= What to produce =
Reproduce every record below verbatim, line for line, with no changes.

[Start of section]

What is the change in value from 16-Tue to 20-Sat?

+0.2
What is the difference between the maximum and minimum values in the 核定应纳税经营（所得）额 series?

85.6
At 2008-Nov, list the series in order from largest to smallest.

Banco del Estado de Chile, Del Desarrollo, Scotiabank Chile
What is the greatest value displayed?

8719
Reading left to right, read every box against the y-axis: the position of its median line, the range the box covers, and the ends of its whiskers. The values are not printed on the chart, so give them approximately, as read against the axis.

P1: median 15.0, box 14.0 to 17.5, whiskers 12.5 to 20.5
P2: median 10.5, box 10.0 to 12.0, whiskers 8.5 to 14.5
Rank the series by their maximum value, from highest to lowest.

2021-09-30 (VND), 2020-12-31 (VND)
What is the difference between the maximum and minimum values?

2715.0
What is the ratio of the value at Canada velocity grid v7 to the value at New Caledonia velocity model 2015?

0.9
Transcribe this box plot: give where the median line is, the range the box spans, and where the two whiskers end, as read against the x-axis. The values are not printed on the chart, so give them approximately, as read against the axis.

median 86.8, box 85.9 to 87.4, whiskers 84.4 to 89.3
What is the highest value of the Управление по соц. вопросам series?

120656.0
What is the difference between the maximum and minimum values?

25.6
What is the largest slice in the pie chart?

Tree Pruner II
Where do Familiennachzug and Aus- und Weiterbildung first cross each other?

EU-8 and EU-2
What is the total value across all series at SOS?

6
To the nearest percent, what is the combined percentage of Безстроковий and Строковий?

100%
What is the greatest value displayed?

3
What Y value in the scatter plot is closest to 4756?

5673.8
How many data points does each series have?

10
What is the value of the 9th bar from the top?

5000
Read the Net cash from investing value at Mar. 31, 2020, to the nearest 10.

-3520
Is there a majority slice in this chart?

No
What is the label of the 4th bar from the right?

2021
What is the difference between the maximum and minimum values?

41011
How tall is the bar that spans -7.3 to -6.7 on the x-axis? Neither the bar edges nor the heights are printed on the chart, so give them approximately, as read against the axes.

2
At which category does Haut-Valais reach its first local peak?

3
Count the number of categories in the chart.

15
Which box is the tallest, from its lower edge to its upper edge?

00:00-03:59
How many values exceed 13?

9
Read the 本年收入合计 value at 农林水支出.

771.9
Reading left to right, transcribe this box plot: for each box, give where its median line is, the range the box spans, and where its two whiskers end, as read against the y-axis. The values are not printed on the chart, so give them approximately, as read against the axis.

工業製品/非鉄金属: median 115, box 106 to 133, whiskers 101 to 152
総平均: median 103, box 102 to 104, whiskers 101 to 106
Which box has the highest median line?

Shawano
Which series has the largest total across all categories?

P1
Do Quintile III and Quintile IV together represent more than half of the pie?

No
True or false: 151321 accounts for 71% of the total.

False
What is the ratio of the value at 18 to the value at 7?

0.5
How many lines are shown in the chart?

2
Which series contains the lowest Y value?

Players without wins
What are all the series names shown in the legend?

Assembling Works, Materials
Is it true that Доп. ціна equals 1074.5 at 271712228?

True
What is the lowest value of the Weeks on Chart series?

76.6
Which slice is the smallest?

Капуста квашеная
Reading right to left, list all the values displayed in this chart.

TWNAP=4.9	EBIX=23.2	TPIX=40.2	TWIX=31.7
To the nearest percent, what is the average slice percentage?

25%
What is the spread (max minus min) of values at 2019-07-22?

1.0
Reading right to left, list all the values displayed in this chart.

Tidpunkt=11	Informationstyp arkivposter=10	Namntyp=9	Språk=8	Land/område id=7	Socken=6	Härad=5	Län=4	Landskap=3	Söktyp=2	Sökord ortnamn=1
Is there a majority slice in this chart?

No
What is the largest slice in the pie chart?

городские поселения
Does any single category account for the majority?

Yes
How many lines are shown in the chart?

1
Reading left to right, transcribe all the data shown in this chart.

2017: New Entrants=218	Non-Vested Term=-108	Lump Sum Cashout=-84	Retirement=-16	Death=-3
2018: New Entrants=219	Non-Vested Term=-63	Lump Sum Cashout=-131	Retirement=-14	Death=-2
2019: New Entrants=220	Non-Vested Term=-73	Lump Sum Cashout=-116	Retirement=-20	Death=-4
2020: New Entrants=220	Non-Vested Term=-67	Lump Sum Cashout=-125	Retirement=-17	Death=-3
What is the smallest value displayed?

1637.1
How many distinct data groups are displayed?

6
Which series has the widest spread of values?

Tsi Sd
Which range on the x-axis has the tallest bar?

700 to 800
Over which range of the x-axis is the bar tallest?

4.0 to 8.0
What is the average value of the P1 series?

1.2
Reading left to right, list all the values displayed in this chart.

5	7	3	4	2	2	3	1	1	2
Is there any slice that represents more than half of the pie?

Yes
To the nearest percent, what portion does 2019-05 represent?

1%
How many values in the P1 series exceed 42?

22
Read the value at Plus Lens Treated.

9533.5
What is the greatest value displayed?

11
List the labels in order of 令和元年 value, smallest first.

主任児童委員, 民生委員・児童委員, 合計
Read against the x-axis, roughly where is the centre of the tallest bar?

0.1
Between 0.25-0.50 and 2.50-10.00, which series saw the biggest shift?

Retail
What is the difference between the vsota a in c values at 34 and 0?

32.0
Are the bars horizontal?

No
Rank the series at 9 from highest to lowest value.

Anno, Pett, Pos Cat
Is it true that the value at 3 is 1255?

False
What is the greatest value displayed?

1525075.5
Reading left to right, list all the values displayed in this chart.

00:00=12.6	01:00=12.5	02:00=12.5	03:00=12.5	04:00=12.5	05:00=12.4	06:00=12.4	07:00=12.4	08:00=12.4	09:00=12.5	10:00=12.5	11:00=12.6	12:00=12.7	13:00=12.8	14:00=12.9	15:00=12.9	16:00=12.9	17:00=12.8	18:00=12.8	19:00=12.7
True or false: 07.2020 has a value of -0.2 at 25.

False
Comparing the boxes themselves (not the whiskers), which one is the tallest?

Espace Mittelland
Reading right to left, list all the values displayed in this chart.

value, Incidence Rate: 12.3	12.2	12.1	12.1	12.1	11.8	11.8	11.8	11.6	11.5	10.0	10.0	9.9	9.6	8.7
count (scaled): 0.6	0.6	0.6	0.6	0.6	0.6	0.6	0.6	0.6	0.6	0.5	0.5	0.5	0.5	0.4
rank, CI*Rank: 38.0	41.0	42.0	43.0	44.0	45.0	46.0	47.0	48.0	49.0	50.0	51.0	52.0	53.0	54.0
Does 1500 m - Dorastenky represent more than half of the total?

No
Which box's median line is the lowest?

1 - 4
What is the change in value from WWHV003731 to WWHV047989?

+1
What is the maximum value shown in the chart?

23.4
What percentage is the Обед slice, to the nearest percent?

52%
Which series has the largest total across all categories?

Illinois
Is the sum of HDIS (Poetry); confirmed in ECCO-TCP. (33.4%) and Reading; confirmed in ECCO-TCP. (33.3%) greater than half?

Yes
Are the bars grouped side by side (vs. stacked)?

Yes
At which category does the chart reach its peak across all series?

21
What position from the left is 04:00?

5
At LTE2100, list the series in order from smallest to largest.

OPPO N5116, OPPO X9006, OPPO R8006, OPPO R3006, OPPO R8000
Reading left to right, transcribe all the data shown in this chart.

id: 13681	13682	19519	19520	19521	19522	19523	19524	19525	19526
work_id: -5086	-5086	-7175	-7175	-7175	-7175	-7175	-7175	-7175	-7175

[End of section]

= The completed task =
What is the change in value from 16-Tue to 20-Sat?

+0.2
What is the difference between the maximum and minimum values in the 核定应纳税经营（所得）额 series?

85.6
At 2008-Nov, list the series in order from largest to smallest.

Banco del Estado de Chile, Del Desarrollo, Scotiabank Chile
What is the greatest value displayed?

8719
Reading left to right, read every box against the y-axis: the position of its median line, the range the box covers, and the ends of its whiskers. The values are not printed on the chart, so give them approximately, as read against the axis.

P1: median 15.0, box 14.0 to 17.5, whiskers 12.5 to 20.5
P2: median 10.5, box 10.0 to 12.0, whiskers 8.5 to 14.5
Rank the series by their maximum value, from highest to lowest.

2021-09-30 (VND), 2020-12-31 (VND)
What is the difference between the maximum and minimum values?

2715.0
What is the ratio of the value at Canada velocity grid v7 to the value at New Caledonia velocity model 2015?

0.9
Transcribe this box plot: give where the median line is, the range the box spans, and where the two whiskers end, as read against the x-axis. The values are not printed on the chart, so give them approximately, as read against the axis.

median 86.8, box 85.9 to 87.4, whiskers 84.4 to 89.3
What is the highest value of the Управление по соц. вопросам series?

120656.0
What is the difference between the maximum and minimum values?

25.6
What is the largest slice in the pie chart?

Tree Pruner II
Where do Familiennachzug and Aus- und Weiterbildung first cross each other?

EU-8 and EU-2
What is the total value across all series at SOS?

6
To the nearest percent, what is the combined percentage of Безстроковий and Строковий?

100%
What is the greatest value displayed?

3
What Y value in the scatter plot is closest to 4756?

5673.8
How many data points does each series have?

10
What is the value of the 9th bar from the top?

5000
Read the Net cash from investing value at Mar. 31, 2020, to the nearest 10.

-3520
Is there a majority slice in this chart?

No
What is the label of the 4th bar from the right?

2021
What is the difference between the maximum and minimum values?

41011
How tall is the bar that spans -7.3 to -6.7 on the x-axis? Neither the bar edges nor the heights are printed on the chart, so give them approximately, as read against the axes.

2
At which category does Haut-Valais reach its first local peak?

3
Count the number of categories in the chart.

15
Which box is the tallest, from its lower edge to its upper edge?

00:00-03:59
How many values exceed 13?

9
Read the 本年收入合计 value at 农林水支出.

771.9
Reading left to right, transcribe this box plot: for each box, give where its median line is, the range the box spans, and where its two whiskers end, as read against the y-axis. The values are not printed on the chart, so give them approximately, as read against the axis.

工業製品/非鉄金属: median 115, box 106 to 133, whiskers 101 to 152
総平均: median 103, box 102 to 104, whiskers 101 to 106
Which box has the highest median line?

Shawano
Which series has the largest total across all categories?

P1
Do Quintile III and Quintile IV together represent more than half of the pie?

No
True or false: 151321 accounts for 71% of the total.

False
What is the ratio of the value at 18 to the value at 7?

0.5
How many lines are shown in the chart?

2
Which series contains the lowest Y value?

Players without wins
What are all the series names shown in the legend?

Assembling Works, Materials
Is it true that Доп. ціна equals 1074.5 at 271712228?

True
What is the lowest value of the Weeks on Chart series?

76.6
Which slice is the smallest?

Капуста квашеная
Reading right to left, list all the values displayed in this chart.

TWNAP=4.9	EBIX=23.2	TPIX=40.2	TWIX=31.7
To the nearest percent, what is the average slice percentage?

25%
What is the spread (max minus min) of values at 2019-07-22?

1.0
Reading right to left, list all the values displayed in this chart.

Tidpunkt=11	Informationstyp arkivposter=10	Namntyp=9	Språk=8	Land/område id=7	Socken=6	Härad=5	Län=4	Landskap=3	Söktyp=2	Sökord ortnamn=1
Is there a majority slice in this chart?

No
What is the largest slice in the pie chart?

городские поселения
Does any single category account for the majority?

Yes
How many lines are shown in the chart?

1
Reading left to right, transcribe all the data shown in this chart.

2017: New Entrants=218	Non-Vested Term=-108	Lump Sum Cashout=-84	Retirement=-16	Death=-3
2018: New Entrants=219	Non-Vested Term=-63	Lump Sum Cashout=-131	Retirement=-14	Death=-2
2019: New Entrants=220	Non-Vested Term=-73	Lump Sum Cashout=-116	Retirement=-20	Death=-4
2020: New Entrants=220	Non-Vested Term=-67	Lump Sum Cashout=-125	Retirement=-17	Death=-3
What is the smallest value displayed?

1637.1
How many distinct data groups are displayed?

6
Which series has the widest spread of values?

Tsi Sd
Which range on the x-axis has the tallest bar?

700 to 800
Over which range of the x-axis is the bar tallest?

4.0 to 8.0
What is the average value of the P1 series?

1.2
Reading left to right, list all the values displayed in this chart.

5	7	3	4	2	2	3	1	1	2
Is there any slice that represents more than half of the pie?

Yes
To the nearest percent, what portion does 2019-05 represent?

1%
How many values in the P1 series exceed 42?

22
Read the value at Plus Lens Treated.

9533.5
What is the greatest value displayed?

11
List the labels in order of 令和元年 value, smallest first.

主任児童委員, 民生委員・児童委員, 合計
Read against the x-axis, roughly where is the centre of the tallest bar?

0.1
Between 0.25-0.50 and 2.50-10.00, which series saw the biggest shift?

Retail
What is the difference between the vsota a in c values at 34 and 0?

32.0
Are the bars horizontal?

No
Rank the series at 9 from highest to lowest value.

Anno, Pett, Pos Cat
Is it true that the value at 3 is 1255?

False
What is the greatest value displayed?

1525075.5
Reading left to right, list all the values displayed in this chart.

00:00=12.6	01:00=12.5	02:00=12.5	03:00=12.5	04:00=12.5	05:00=12.4	06:00=12.4	07:00=12.4	08:00=12.4	09:00=12.5	10:00=12.5	11:00=12.6	12:00=12.7	13:00=12.8	14:00=12.9	15:00=12.9	16:00=12.9	17:00=12.8	18:00=12.8	19:00=12.7
True or false: 07.2020 has a value of -0.2 at 25.

False
Comparing the boxes themselves (not the whiskers), which one is the tallest?

Espace Mittelland
Reading right to left, list all the values displayed in this chart.

value, Incidence Rate: 12.3	12.2	12.1	12.1	12.1	11.8	11.8	11.8	11.6	11.5	10.0	10.0	9.9	9.6	8.7
count (scaled): 0.6	0.6	0.6	0.6	0.6	0.6	0.6	0.6	0.6	0.6	0.5	0.5	0.5	0.5	0.4
rank, CI*Rank: 38.0	41.0	42.0	43.0	44.0	45.0	46.0	47.0	48.0	49.0	50.0	51.0	52.0	53.0	54.0
Does 1500 m - Dorastenky represent more than half of the total?

No
Which box's median line is the lowest?

1 - 4
What is the change in value from WWHV003731 to WWHV047989?

+1
What is the maximum value shown in the chart?

23.4
What percentage is the Обед slice, to the nearest percent?

52%
Which series has the largest total across all categories?

Illinois
Is the sum of HDIS (Poetry); confirmed in ECCO-TCP. (33.4%) and Reading; confirmed in ECCO-TCP. (33.3%) greater than half?

Yes
Are the bars grouped side by side (vs. stacked)?

Yes
At which category does the chart reach its peak across all series?

21
What position from the left is 04:00?

5
At LTE2100, list the series in order from smallest to largest.

OPPO N5116, OPPO X9006, OPPO R8006, OPPO R3006, OPPO R8000
Reading left to right, transcribe all the data shown in this chart.

id: 13681	13682	19519	19520	19521	19522	19523	19524	19525	19526
work_id: -5086	-5086	-7175	-7175	-7175	-7175	-7175	-7175	-7175	-7175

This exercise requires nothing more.